Retirement & Financial Planning Report

OPM has raised the prospects of creating a centralized enrollment system for the FEHB program out of concern that ineligible persons are getting coverage under family enrollments.

“The extent of ineligible family members covered under FEHB Self and Family enrollments is currently unknown. In addition, there is no centralized FEHB enrollment database of eligible enrollees and family members, in part, because current enrollment systems do not require the input of family member dependent information. Thus, there is no mechanism to determine who is receiving benefits under any one Self and Family enrollment,” OPM in a recent report to Congress.

OPM last year announced a sampling audit of the program, citing overall health industry estimates that as many as 10 percent of private health claim benefits are incurred by persons not eligible for family coverage.
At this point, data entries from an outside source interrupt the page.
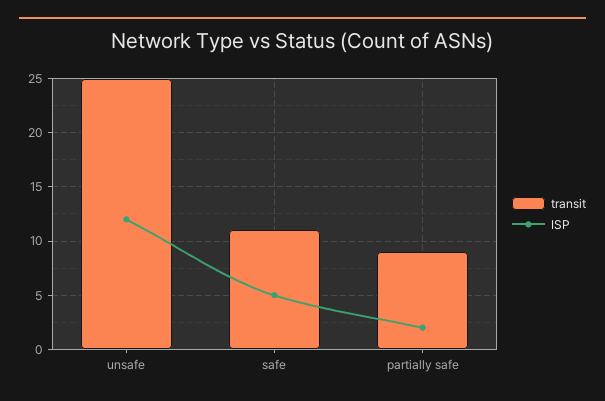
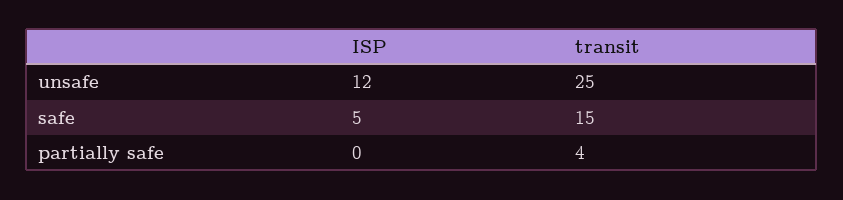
transit, safe: 11 -> 15
transit, partially safe: 9 -> 4
ISP, partially safe: 2 -> 0

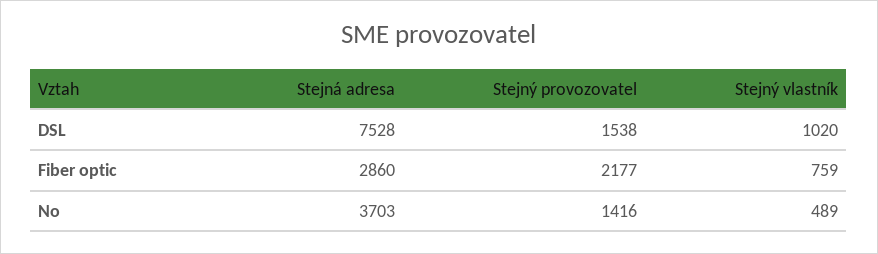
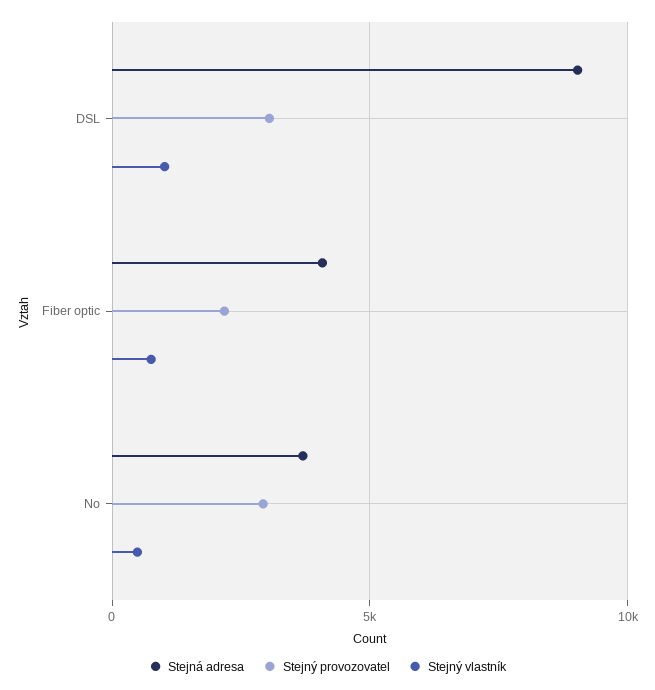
Stejná adresa, DSL: 7528 -> 9000
Stejný provozovatel, DSL: 1538 -> 3000
Stejná adresa, Fiber optic: 2860 -> 4000
Stejný provozovatel, No: 1416 -> 3000

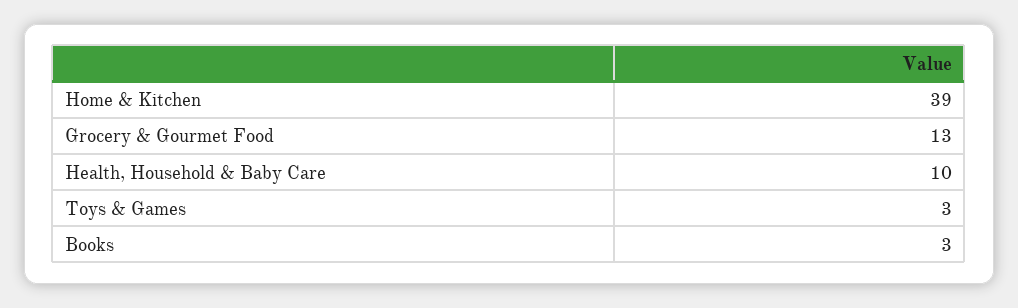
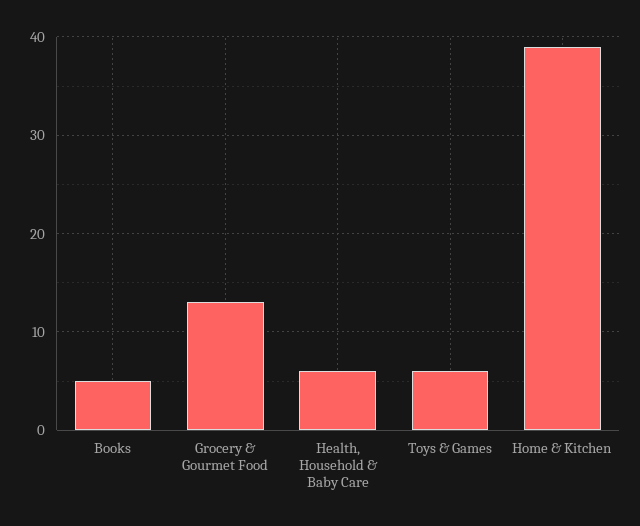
Health, Household & Baby Care: 10 -> 6
Toys & Games: 3 -> 6
Books: 3 -> 5

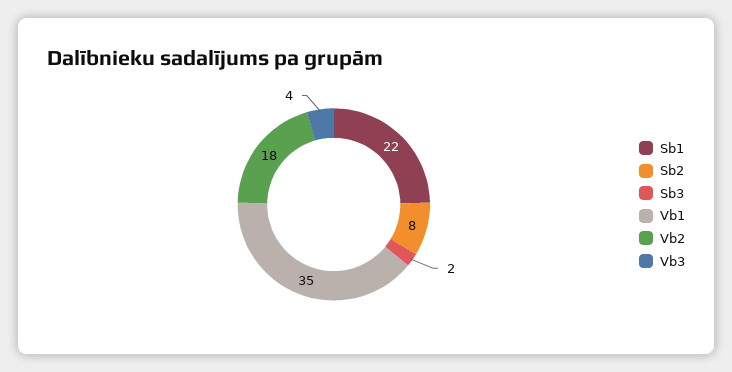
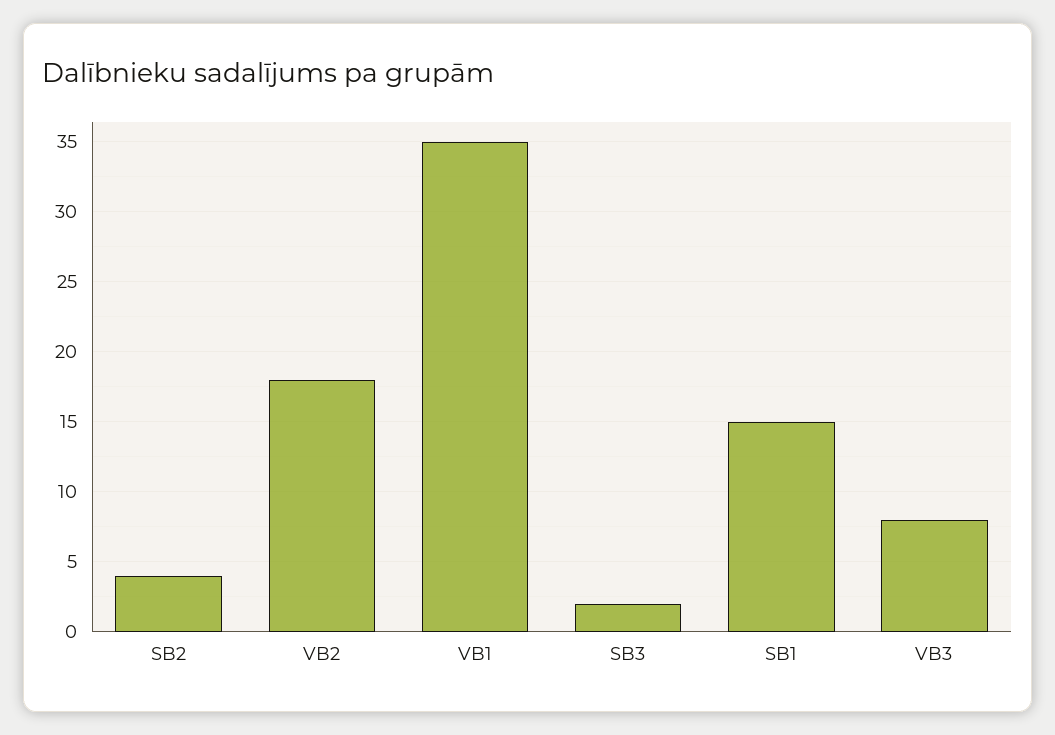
Sb1: 22 -> 15
Sb2: 8 -> 4
Vb3: 4 -> 8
Since the FEHB pays out about $23 billion in benefits each year, OPM said, each percentage point is worth $230 million—about 70 percent of which is paid by the government, under the premium sharing formula.

“Under current FEHB procedures, agencies and the FEHB carriers both have responsibility for family member eligibility determinations,” OPM said. “However, there is no evidence that family member eligibility is systematically verified at the time of the initial enrollment, when enrollment is changed during Open Season or upon experiencing a Qualifying Life Event (QLE) (although some agencies do require documentation for QLE changes) or at any other time during the employee’s period of coverage. With the advent of electronic enrollment systems, enrollees can make certain FEHB enrollment changes without submitting any proof to their agency benefit officers.”
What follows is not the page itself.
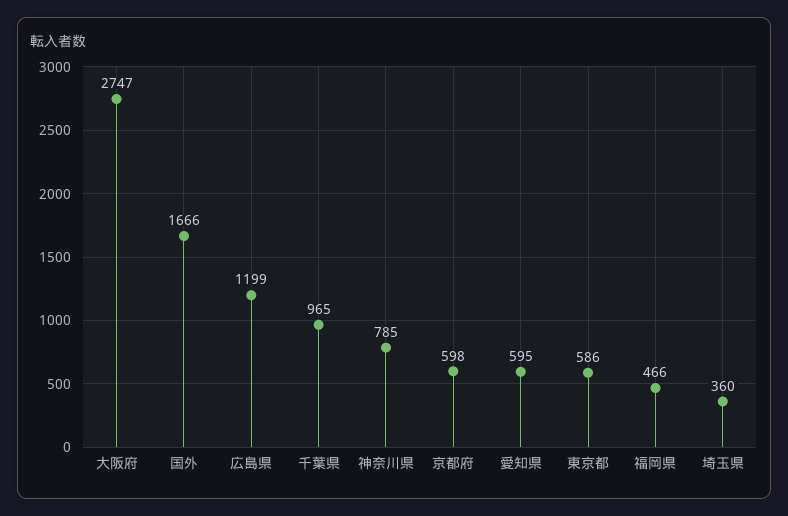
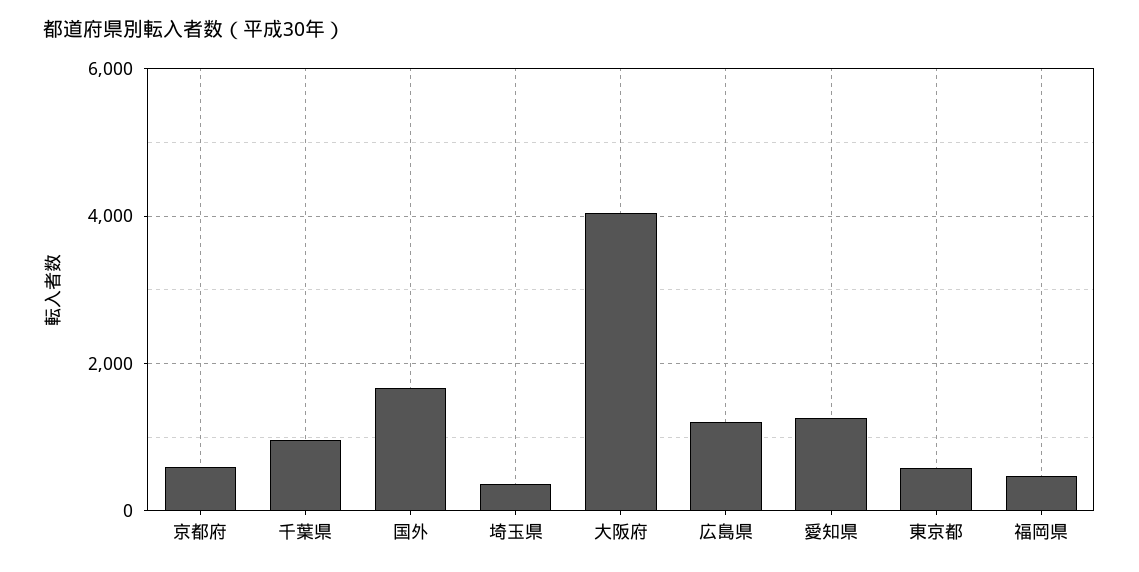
大阪府: 2747 -> 4000
神奈川県: 785 -> none
愛知県: 595 -> 1200

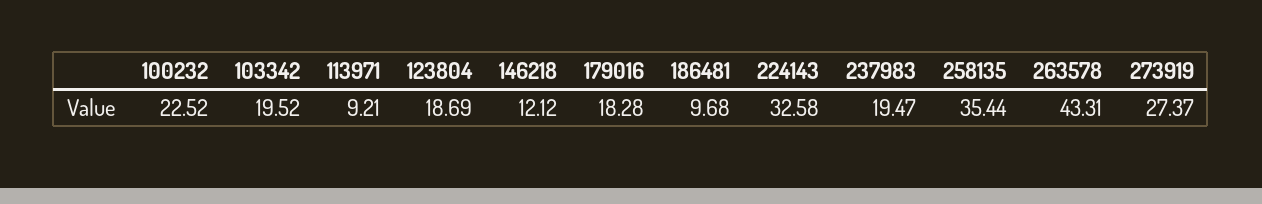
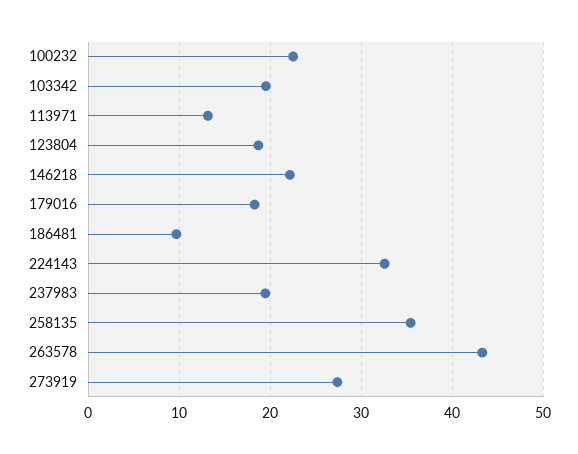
113971: 9.21 -> 13
146218: 12.12 -> 22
Results of the audit will assist in determining if a centralized enrollment system is necessary to maintain an enrollment database of enrollees and only family members whose eligibility is verified; and will help program managers to determine if the scope of the problem warrants changes in the current policies and procedures utilized by agency benefit officers when verifying family member eligibility, OPM said.

Should the sample audit indicate the need for a broader investigation, OPM would determine if a full audit of the program is needed. It laid out a series of steps to make such decisions but imposed no time frame.